Paul Butterfield Blues Band – East – West

The Paul Butterfield Blues Band – East – West

Die Paul Butterfield Blues Band war 1967 etabliert. Sie hatten sich mit dem ersten Album und dem berühmten Auftritt in Newport einen Namen gemacht. Der Drummer wechselte bei den Aufnahmen zu East – West. Sam Lay schloss sich der Siegel-Schwall-Band und wurde durch Billy Davenport ersetzt. Jerome Arnold wird mittlerweile bei den Credits als Bassist genannt, bei dem ersten Album fehlte er da noch.

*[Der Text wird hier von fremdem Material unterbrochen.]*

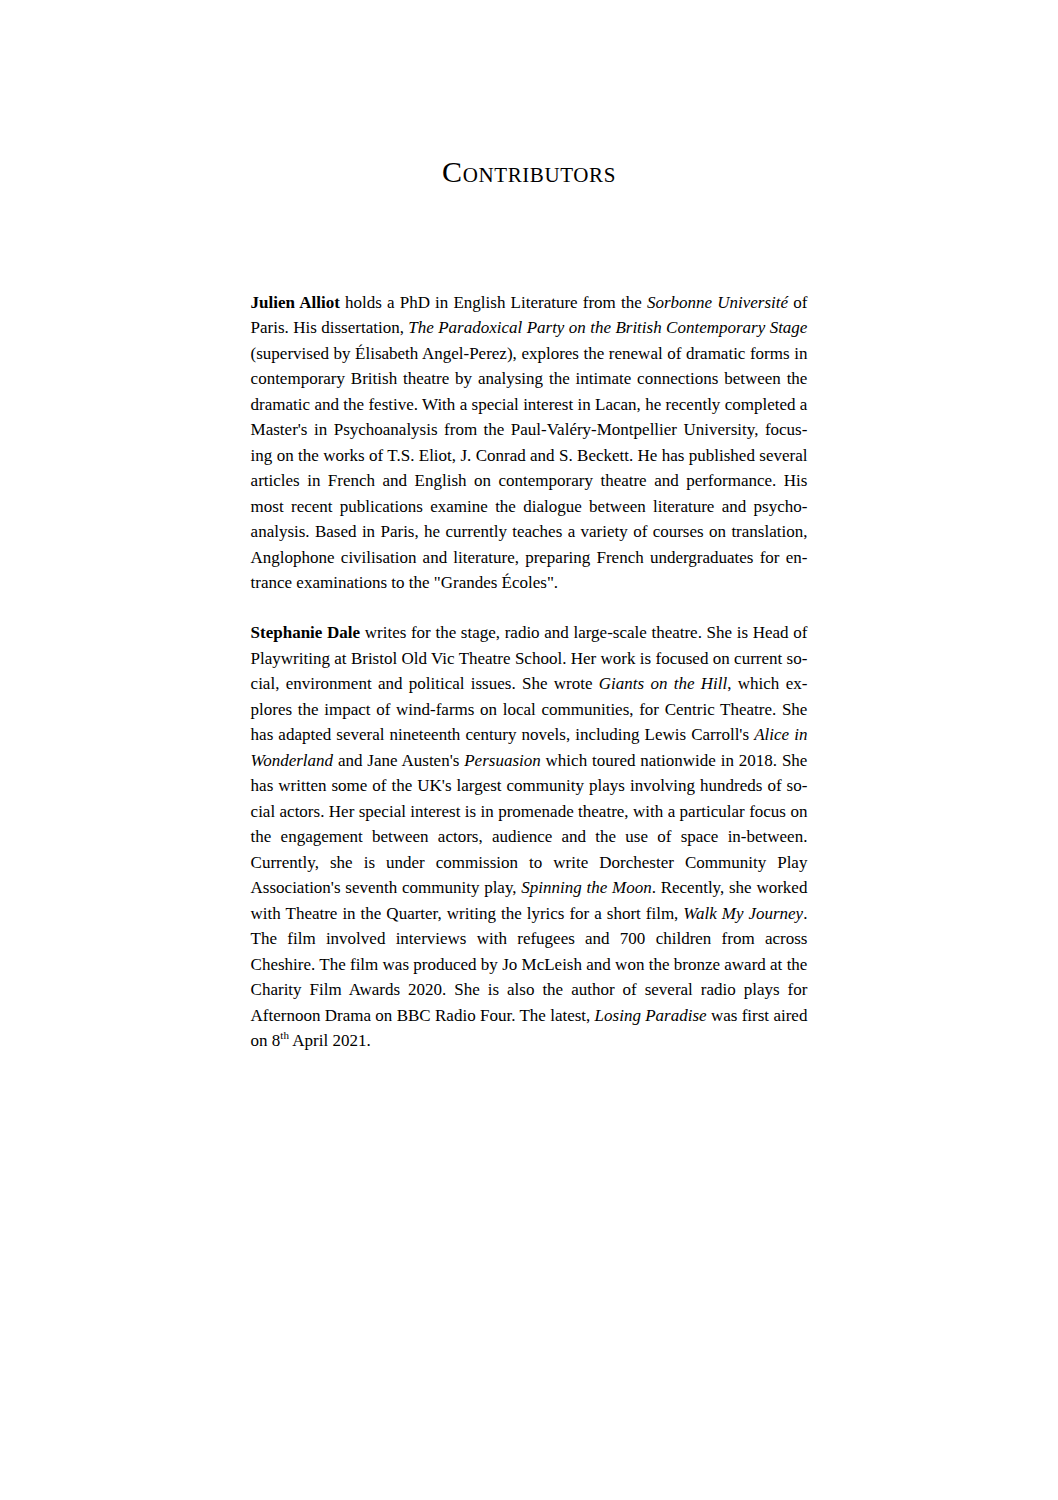Contributors
Julien Alliot holds a PhD in English Literature from the Sorbonne Université of Paris. His dissertation, The Paradoxical Party on the British Contemporary Stage (supervised by Élisabeth Angel-Perez), explores the renewal of dramatic forms in contemporary British theatre by analysing the intimate connections between the dramatic and the festive. With a special interest in Lacan, he recently completed a Master's in Psychoanalysis from the Paul-Valéry-Montpellier University, focusing on the works of T.S. Eliot, J. Conrad and S. Beckett. He has published several articles in French and English on contemporary theatre and performance. His most recent publications examine the dialogue between literature and psychoanalysis. Based in Paris, he currently teaches a variety of courses on translation, Anglophone civilisation and literature, preparing French undergraduates for entrance examinations to the "Grandes Écoles".
Stephanie Dale writes for the stage, radio and large-scale theatre. She is Head of Playwriting at Bristol Old Vic Theatre School. Her work is focused on current social, environment and political issues. She wrote Giants on the Hill, which explores the impact of wind-farms on local communities, for Centric Theatre. She has adapted several nineteenth century novels, including Lewis Carroll's Alice in Wonderland and Jane Austen's Persuasion which toured nationwide in 2018. She has written some of the UK's largest community plays involving hundreds of social actors. Her special interest is in promenade theatre, with a particular focus on the engagement between actors, audience and the use of space in-between. Currently, she is under commission to write Dorchester Community Play Association's seventh community play, Spinning the Moon. Recently, she worked with Theatre in the Quarter, writing the lyrics for a short film, Walk My Journey. The film involved interviews with refugees and 700 children from across Cheshire. The film was produced by Jo McLeish and won the bronze award at the Charity Film Awards 2020. She is also the author of several radio plays for Afternoon Drama on BBC Radio Four. The latest, Losing Paradise was first aired on 8th April 2021.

Es stand immer noch der Blues im Vordergrund, aber es wurde rockiger und jazziger. Der „Work Song“ swingt richtig gut. Bei einigen der Songs könnte man als Heimat der Band nicht Chicago vermuten, sondern mehr die Westküste. Es wird gejammt und sind mehr und längere Soli als auf dem Debut zu hören.  Im alten Forum wurde dieses Album als wichtiger und besser als der Erstling eingeschätzt, das sehe ich etwas anders, beide sind meiner Meinung nach vollkommen gleich gut. Für Rocker ist “East – West” das bekömmlichere der beiden Album. Freunde von ausgedehnten Jams, im Stile des  „Westcoast Sounds“, könnten ein Ohr riskieren.

Die Band:

Paul Butterfield: voc., harp
Elvin Bishop: guit.
Mike Bloomfield: guit.
Jerome Arnold: bass
Mark Naftalin: keyb.
Billy Davenport: drums

Die Songs:

Walking Blues
Get Out of My Life, Woman
I Got a Mind to Give up Living
All These Blues
Work Song (beinahe 8 Minuten)
Mary, Mary
Two Trains Running
Never Say No
East West (13 Minuten)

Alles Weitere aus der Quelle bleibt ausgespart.